● **Work to be completed**:
Reproduce the entries. Each one must match the original exactly.

··· Data listing ···

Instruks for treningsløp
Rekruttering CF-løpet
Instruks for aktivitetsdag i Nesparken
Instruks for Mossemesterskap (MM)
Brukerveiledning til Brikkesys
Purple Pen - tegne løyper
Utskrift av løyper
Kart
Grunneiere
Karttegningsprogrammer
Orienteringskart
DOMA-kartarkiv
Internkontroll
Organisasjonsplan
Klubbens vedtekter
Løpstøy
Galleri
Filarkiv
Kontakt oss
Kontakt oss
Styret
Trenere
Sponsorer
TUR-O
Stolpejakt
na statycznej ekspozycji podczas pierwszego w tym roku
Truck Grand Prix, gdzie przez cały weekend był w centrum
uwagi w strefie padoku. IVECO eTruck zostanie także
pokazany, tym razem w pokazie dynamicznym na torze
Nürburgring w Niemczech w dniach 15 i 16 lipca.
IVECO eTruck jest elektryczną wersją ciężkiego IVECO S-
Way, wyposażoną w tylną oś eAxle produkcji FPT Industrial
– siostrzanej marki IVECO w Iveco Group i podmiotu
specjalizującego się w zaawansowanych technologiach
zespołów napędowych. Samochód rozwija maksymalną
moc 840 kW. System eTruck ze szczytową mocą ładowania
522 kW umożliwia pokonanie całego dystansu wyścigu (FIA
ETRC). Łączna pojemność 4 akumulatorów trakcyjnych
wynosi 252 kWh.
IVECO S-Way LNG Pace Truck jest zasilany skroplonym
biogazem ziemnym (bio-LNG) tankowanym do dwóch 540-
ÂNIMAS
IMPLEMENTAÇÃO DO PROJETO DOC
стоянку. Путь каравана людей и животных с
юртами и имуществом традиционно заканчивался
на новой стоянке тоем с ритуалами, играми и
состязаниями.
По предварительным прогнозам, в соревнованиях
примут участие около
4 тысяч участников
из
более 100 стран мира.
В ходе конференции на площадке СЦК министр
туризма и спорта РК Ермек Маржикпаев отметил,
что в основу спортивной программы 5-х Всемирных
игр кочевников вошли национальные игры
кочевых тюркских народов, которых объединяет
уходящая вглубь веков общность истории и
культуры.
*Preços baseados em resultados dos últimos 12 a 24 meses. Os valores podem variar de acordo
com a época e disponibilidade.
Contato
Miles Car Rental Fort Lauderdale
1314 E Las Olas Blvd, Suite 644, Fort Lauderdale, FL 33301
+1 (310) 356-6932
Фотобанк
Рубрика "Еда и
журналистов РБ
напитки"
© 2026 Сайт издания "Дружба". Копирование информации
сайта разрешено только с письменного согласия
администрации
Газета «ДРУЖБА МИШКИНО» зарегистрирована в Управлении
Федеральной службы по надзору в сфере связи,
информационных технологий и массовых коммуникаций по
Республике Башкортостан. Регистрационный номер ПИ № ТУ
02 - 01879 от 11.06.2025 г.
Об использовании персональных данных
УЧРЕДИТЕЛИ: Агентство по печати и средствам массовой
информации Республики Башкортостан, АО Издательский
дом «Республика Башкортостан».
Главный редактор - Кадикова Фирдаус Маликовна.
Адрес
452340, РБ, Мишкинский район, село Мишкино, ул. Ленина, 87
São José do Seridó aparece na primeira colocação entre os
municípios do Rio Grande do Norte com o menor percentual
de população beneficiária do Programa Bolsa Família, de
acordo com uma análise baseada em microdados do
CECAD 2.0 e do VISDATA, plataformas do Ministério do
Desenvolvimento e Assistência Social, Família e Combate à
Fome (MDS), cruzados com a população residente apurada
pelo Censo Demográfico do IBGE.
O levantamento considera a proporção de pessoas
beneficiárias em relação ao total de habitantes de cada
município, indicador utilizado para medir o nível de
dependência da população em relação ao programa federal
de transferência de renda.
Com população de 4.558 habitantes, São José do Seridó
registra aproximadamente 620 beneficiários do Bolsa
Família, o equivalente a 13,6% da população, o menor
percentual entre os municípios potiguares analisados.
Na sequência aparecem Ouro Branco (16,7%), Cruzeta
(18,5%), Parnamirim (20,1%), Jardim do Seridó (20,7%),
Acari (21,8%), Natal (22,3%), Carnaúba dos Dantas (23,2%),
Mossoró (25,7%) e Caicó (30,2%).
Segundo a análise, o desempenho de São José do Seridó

···

● **Written response**:
Instruks for treningsløp
Rekruttering CF-løpet
Instruks for aktivitetsdag i Nesparken
Instruks for Mossemesterskap (MM)
Brukerveiledning til Brikkesys
Purple Pen - tegne løyper
Utskrift av løyper
Kart
Grunneiere
Karttegningsprogrammer
Orienteringskart
DOMA-kartarkiv
Internkontroll
Organisasjonsplan
Klubbens vedtekter
Løpstøy
Galleri
Filarkiv
Kontakt oss
Kontakt oss
Styret
Trenere
Sponsorer
TUR-O
Stolpejakt
na statycznej ekspozycji podczas pierwszego w tym roku
Truck Grand Prix, gdzie przez cały weekend był w centrum
uwagi w strefie padoku. IVECO eTruck zostanie także
pokazany, tym razem w pokazie dynamicznym na torze
Nürburgring w Niemczech w dniach 15 i 16 lipca.
IVECO eTruck jest elektryczną wersją ciężkiego IVECO S-
Way, wyposażoną w tylną oś eAxle produkcji FPT Industrial
– siostrzanej marki IVECO w Iveco Group i podmiotu
specjalizującego się w zaawansowanych technologiach
zespołów napędowych. Samochód rozwija maksymalną
moc 840 kW. System eTruck ze szczytową mocą ładowania
522 kW umożliwia pokonanie całego dystansu wyścigu (FIA
ETRC). Łączna pojemność 4 akumulatorów trakcyjnych
wynosi 252 kWh.
IVECO S-Way LNG Pace Truck jest zasilany skroplonym
biogazem ziemnym (bio-LNG) tankowanym do dwóch 540-
ÂNIMAS
IMPLEMENTAÇÃO DO PROJETO DOC
стоянку. Путь каравана людей и животных с
юртами и имуществом традиционно заканчивался
на новой стоянке тоем с ритуалами, играми и
состязаниями.
По предварительным прогнозам, в соревнованиях
примут участие около
4 тысяч участников
из
более 100 стран мира.
В ходе конференции на площадке СЦК министр
туризма и спорта РК Ермек Маржикпаев отметил,
что в основу спортивной программы 5-х Всемирных
игр кочевников вошли национальные игры
кочевых тюркских народов, которых объединяет
уходящая вглубь веков общность истории и
культуры.
*Preços baseados em resultados dos últimos 12 a 24 meses. Os valores podem variar de acordo
com a época e disponibilidade.
Contato
Miles Car Rental Fort Lauderdale
1314 E Las Olas Blvd, Suite 644, Fort Lauderdale, FL 33301
+1 (310) 356-6932
Фотобанк
Рубрика "Еда и
журналистов РБ
напитки"
© 2026 Сайт издания "Дружба". Копирование информации
сайта разрешено только с письменного согласия
администрации
Газета «ДРУЖБА МИШКИНО» зарегистрирована в Управлении
Федеральной службы по надзору в сфере связи,
информационных технологий и массовых коммуникаций по
Республике Башкортостан. Регистрационный номер ПИ № ТУ
02 - 01879 от 11.06.2025 г.
Об использовании персональных данных
УЧРЕДИТЕЛИ: Агентство по печати и средствам массовой
информации Республики Башкортостан, АО Издательский
дом «Республика Башкортостан».
Главный редактор - Кадикова Фирдаус Маликовна.
Адрес
452340, РБ, Мишкинский район, село Мишкино, ул. Ленина, 87
São José do Seridó aparece na primeira colocação entre os
municípios do Rio Grande do Norte com o menor percentual
de população beneficiária do Programa Bolsa Família, de
acordo com uma análise baseada em microdados do
CECAD 2.0 e do VISDATA, plataformas do Ministério do
Desenvolvimento e Assistência Social, Família e Combate à
Fome (MDS), cruzados com a população residente apurada
pelo Censo Demográfico do IBGE.
O levantamento considera a proporção de pessoas
beneficiárias em relação ao total de habitantes de cada
município, indicador utilizado para medir o nível de
dependência da população em relação ao programa federal
de transferência de renda.
Com população de 4.558 habitantes, São José do Seridó
registra aproximadamente 620 beneficiários do Bolsa
Família, o equivalente a 13,6% da população, o menor
percentual entre os municípios potiguares analisados.
Na sequência aparecem Ouro Branco (16,7%), Cruzeta
(18,5%), Parnamirim (20,1%), Jardim do Seridó (20,7%),
Acari (21,8%), Natal (22,3%), Carnaúba dos Dantas (23,2%),
Mossoró (25,7%) e Caicó (30,2%).
Segundo a análise, o desempenho de São José do Seridó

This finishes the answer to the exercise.